Il Foglio sportivo - That win the best
Chi l'avrebbe mai detto: i milanisti sono i nuovi interisti
Il perbenismo di chi si appella all'eticità e alla moralità anche nel mondo sportivo è un lasciapassare alla maggioranza che si sente dalla parte giusta della storia ma che non ha l'obiettività di commentare il gesto sportivo
Da quando lo sport è diventato magister vitae, supplenza di educazione civica, editoriale permanente del Guardian, il commento delle gesta sportive è stato sostituito dalla psicanalisi. Ciò che conta innanzitutto nel racconto di cosa ha fatto o non ha fatto un atleta è la sua storia personale, la sofferenza intima che in gara non possiamo intuire, il suo vissuto, il rapporto con il padre, l’assenza della madre, i suoi gusti sessuali e i suoi pronomi preferiti. Quello pesa più di tutto, nella società del desiderio e dell’offesa permanente. Se un atleta maschio decide di cambiare sesso e mentre è in transizione gareggia con le donne bisogna innanzitutto capire la sua sofferenza e il suo disagio, non dire che siamo di fronte a una truffa sportiva, e che non basta desiderare una cosa per avere automaticamente il diritto di farla. E chissenefrega del dibattito tra gli esperti, non ho bisogno di un medico che calcola con il bilancino il testosterone per dire se una cosa è giusta o sbagliata. Appellarsi alla sofferenza dell’atleta in transizione è un lasciapassare paraculo, che di botto cancella tutti i discorsi sulla parità tra uomini e donne nello sport, con queste ultime chiaramente penalizzate dalla presenza di ex uomini più forti di loro in gara.

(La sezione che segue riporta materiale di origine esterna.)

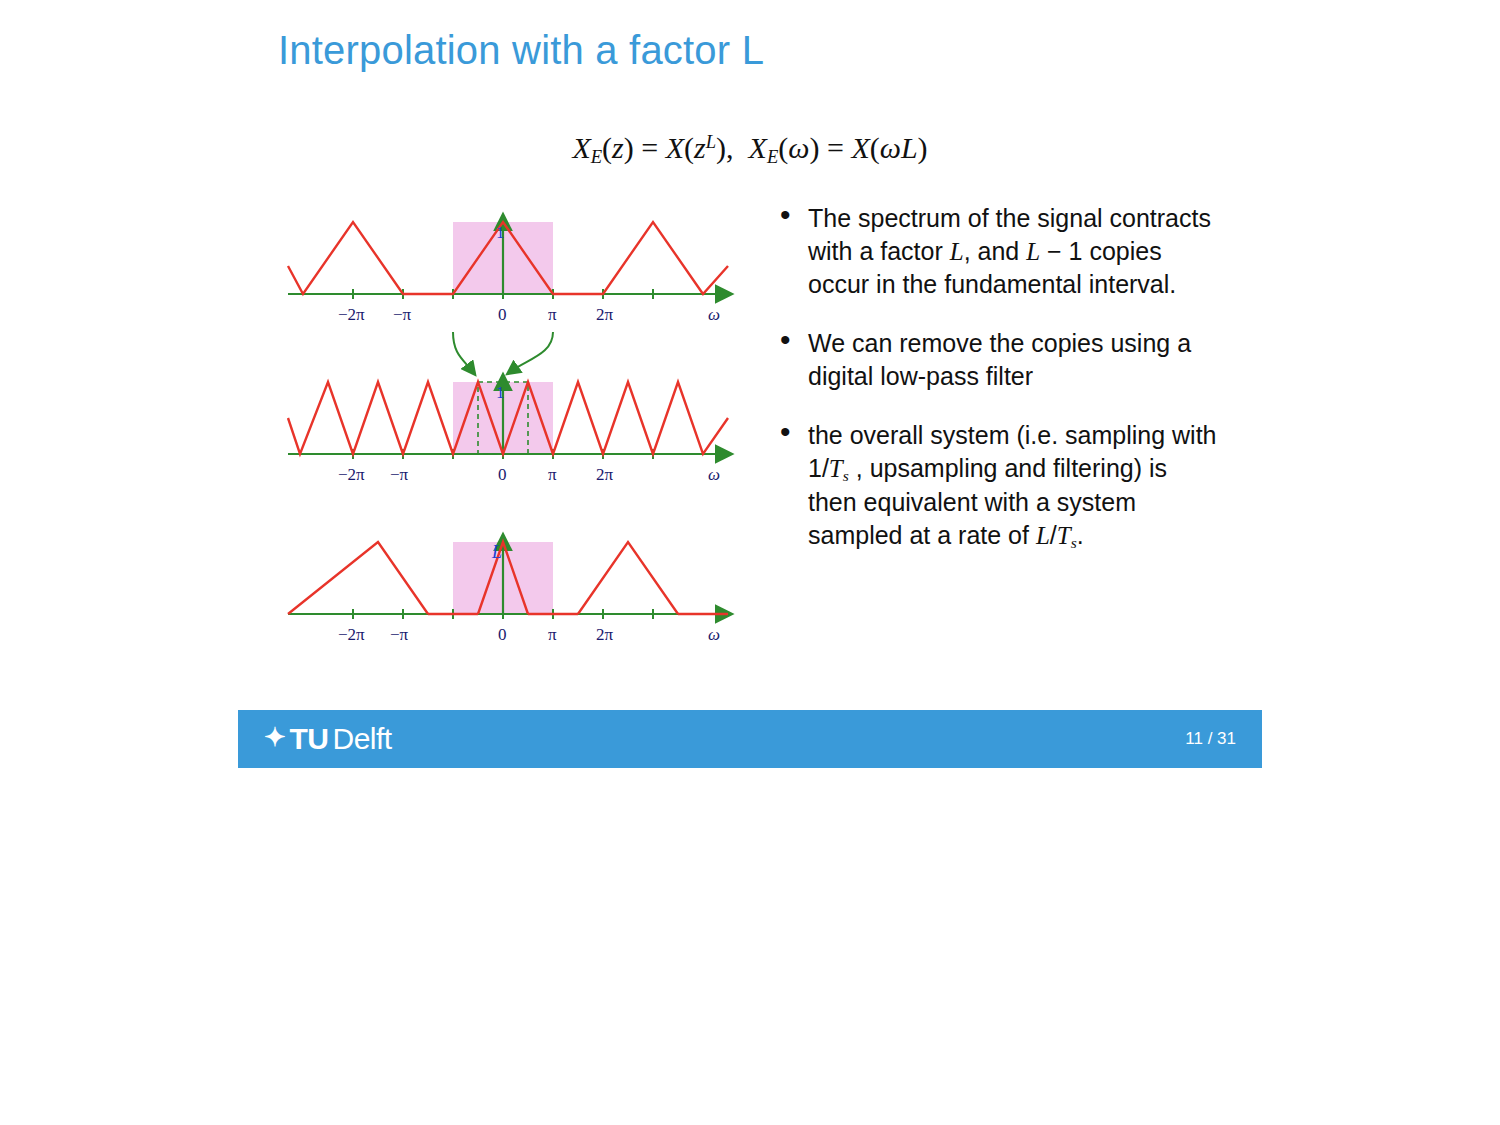Interpolation with a factor L
XE(z) = X(zL), XE(ω) = X(ωL)
1 −2π −π 0 π 2π ω 1 −2π −π 0 π 2π ω L −2π −π 0 π 2π ω
The spectrum of the signal contracts with a factor L, and L − 1 copies occur in the fundamental interval.
We can remove the copies using a digital low-pass filter
the overall system (i.e. sampling with 1/Ts , upsampling and filtering) is then equivalent with a system sampled at a rate of L/Ts.
✦TU Delft
11 / 31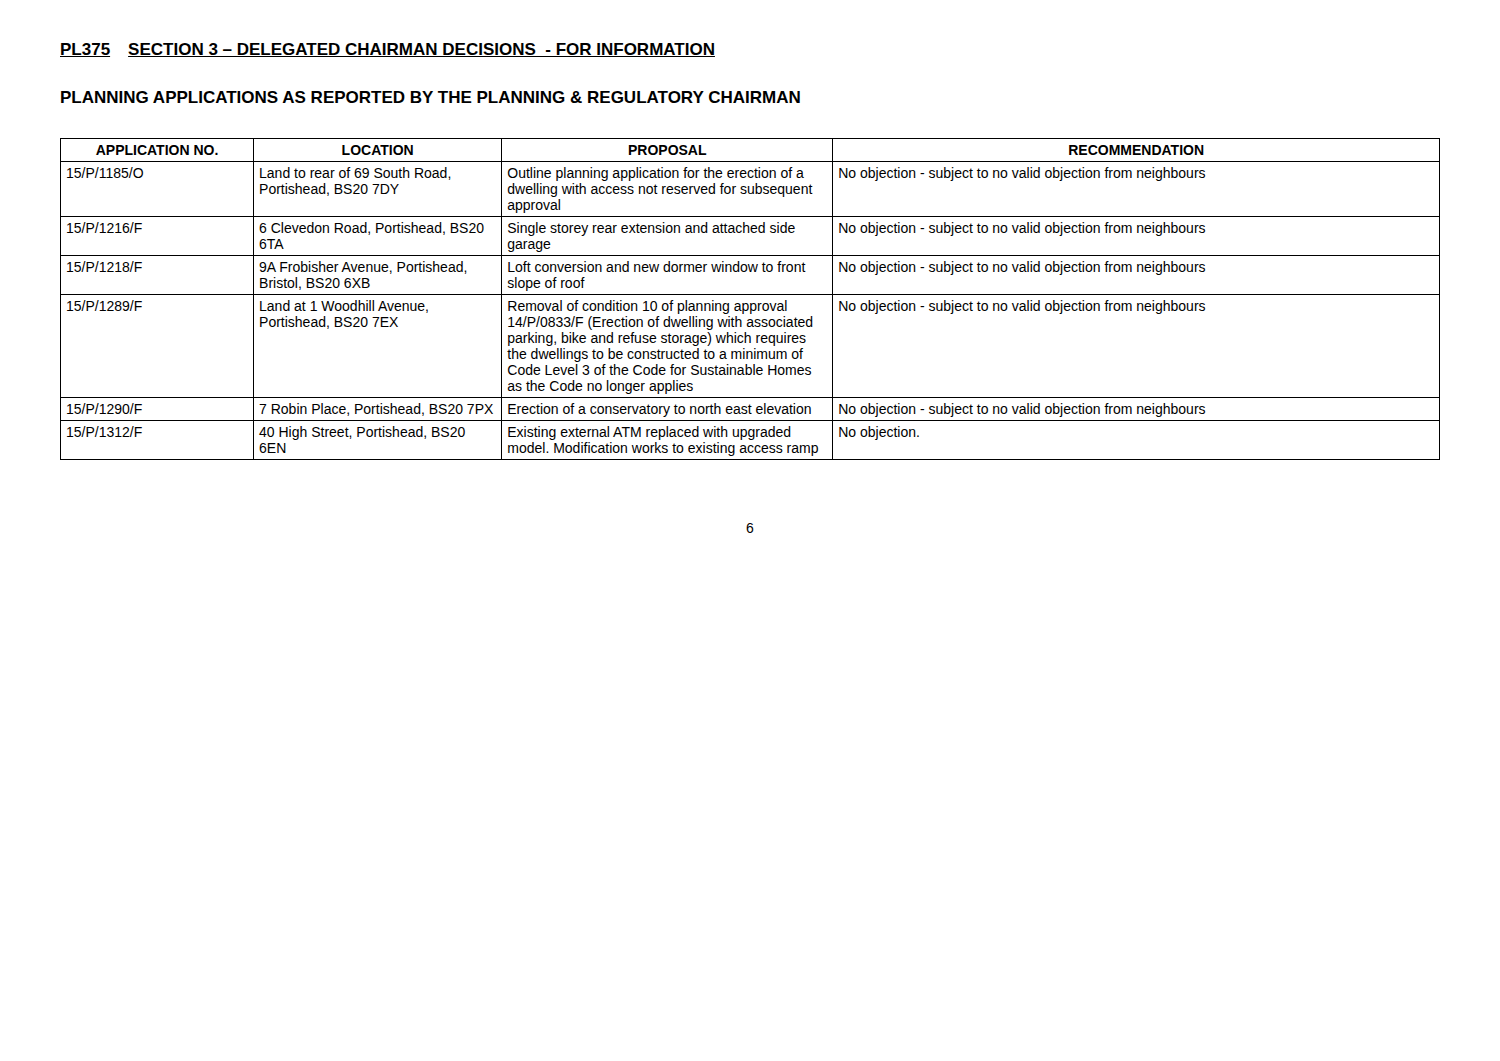PL375 SECTION 3 – DELEGATED CHAIRMAN DECISIONS - FOR INFORMATION
PLANNING APPLICATIONS AS REPORTED BY THE PLANNING & REGULATORY CHAIRMAN
| APPLICATION NO. | LOCATION | PROPOSAL | RECOMMENDATION |
| --- | --- | --- | --- |
| 15/P/1185/O | Land to rear of 69 South Road, Portishead, BS20 7DY | Outline planning application for the erection of a dwelling with access not reserved for subsequent approval | No objection - subject to no valid objection from neighbours |
| 15/P/1216/F | 6 Clevedon Road, Portishead, BS20 6TA | Single storey rear extension and attached side garage | No objection - subject to no valid objection from neighbours |
| 15/P/1218/F | 9A Frobisher Avenue, Portishead, Bristol, BS20 6XB | Loft conversion and new dormer window to front slope of roof | No objection - subject to no valid objection from neighbours |
| 15/P/1289/F | Land at 1 Woodhill Avenue, Portishead, BS20 7EX | Removal of condition 10 of planning approval 14/P/0833/F (Erection of dwelling with associated parking, bike and refuse storage) which requires the dwellings to be constructed to a minimum of Code Level 3 of the Code for Sustainable Homes as the Code no longer applies | No objection - subject to no valid objection from neighbours |
| 15/P/1290/F | 7 Robin Place, Portishead, BS20 7PX | Erection of a conservatory to north east elevation | No objection - subject to no valid objection from neighbours |
| 15/P/1312/F | 40 High Street, Portishead, BS20 6EN | Existing external ATM replaced with upgraded model. Modification works to existing access ramp | No objection. |
6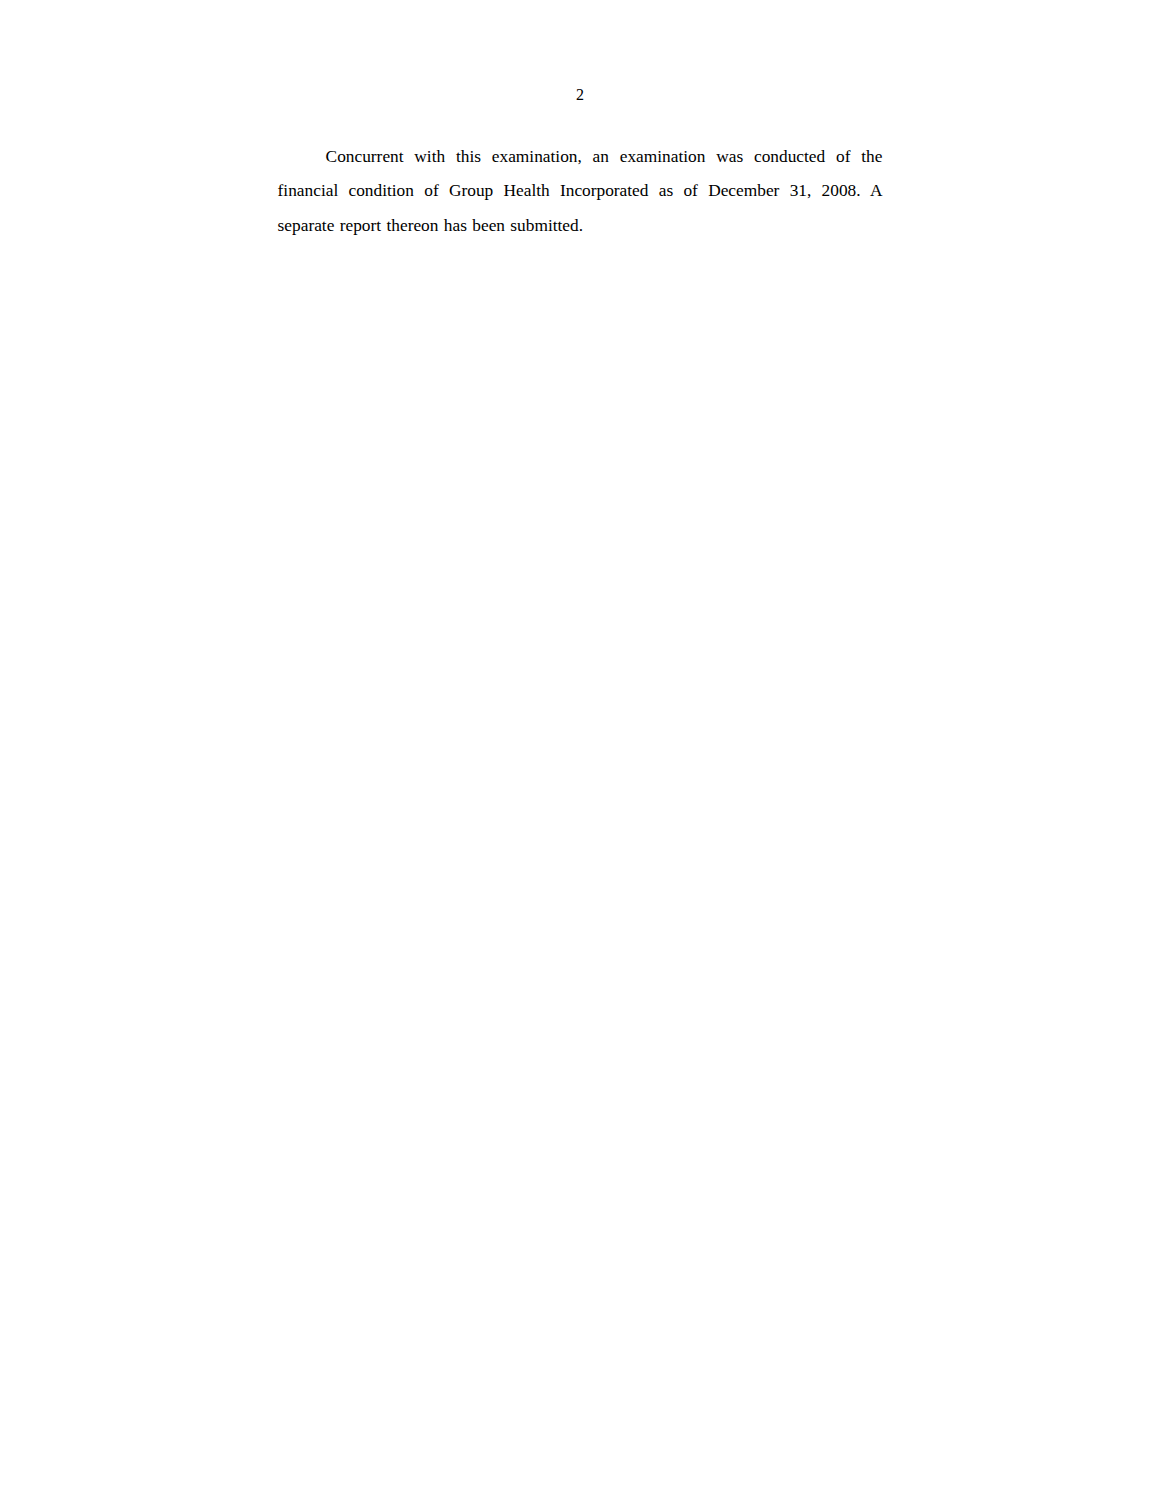2
Concurrent with this examination, an examination was conducted of the financial condition of Group Health Incorporated as of December 31, 2008. A separate report thereon has been submitted.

Curioso che a fare duemila distinguo quando si parla di atleti trans siano gli stessi che si battono per i diritti delle donne nello sport. Questo per rispondere al bravissimo Angelo Carotenuto, che mi ha dedicato una cortese invettiva nella sua newsletter Lo Slalom qualche giorno fa, definendomi “giochetto riuscito” e “scaltro” per il mio articolo sulla gara ciclistica femminile in Inghilterra della scorsa settimana dalla quale un trans era stato (giustamente) escluso. Ho usato la formula “si sente donna” perché sono un ubriacone, non un medico, e mi interessava il caso rispetto alla questione sportiva, non avevo ambizioni di psicanalizzare Emily Bridges, e farmi andare bene tutto perché lei “soffre”. Brindo a Carotenuto, che è molto più scaltro di me, perché sa bene di essere nella maggioranza che si sente dalla parte giusta della storia e che ha già vinto, e quindi mi allunga il croccantino volterriano del “puoi dire le tue orrende cazzate, chi sono io per impedirtelo?”.
Io gli allungo una pinta di birra, e vi invito ad abbonarvi alla sua newsletter. Brindo anche ai tifosi del Liverpool, che durante la sfida con il Manchester United hanno cantato You’ll never walk alone per CR7 che aveva appena perso un figlio, e poi se ne sono fregati delle sofferenze del portoghese e hanno ficcato quattro pere alla sua squadra. E brindo ai tifosi milanisti, che vedo in piena ossessione complottista. Da due giorni contestano l’arbitro di Inter-Roma perché è nato vicino a Milano (e se fosse milanista?), fanno liste di proscrizione di varisti e guardalinee e postano sui social i video dei torti arbitrali subiti quest’anno. Io capisco soffrire perché la loro squadra del cuore non vince più come un tempo, ma che i milanisti sarebbero diventati i nuovi interisti non lo avrei mai detto.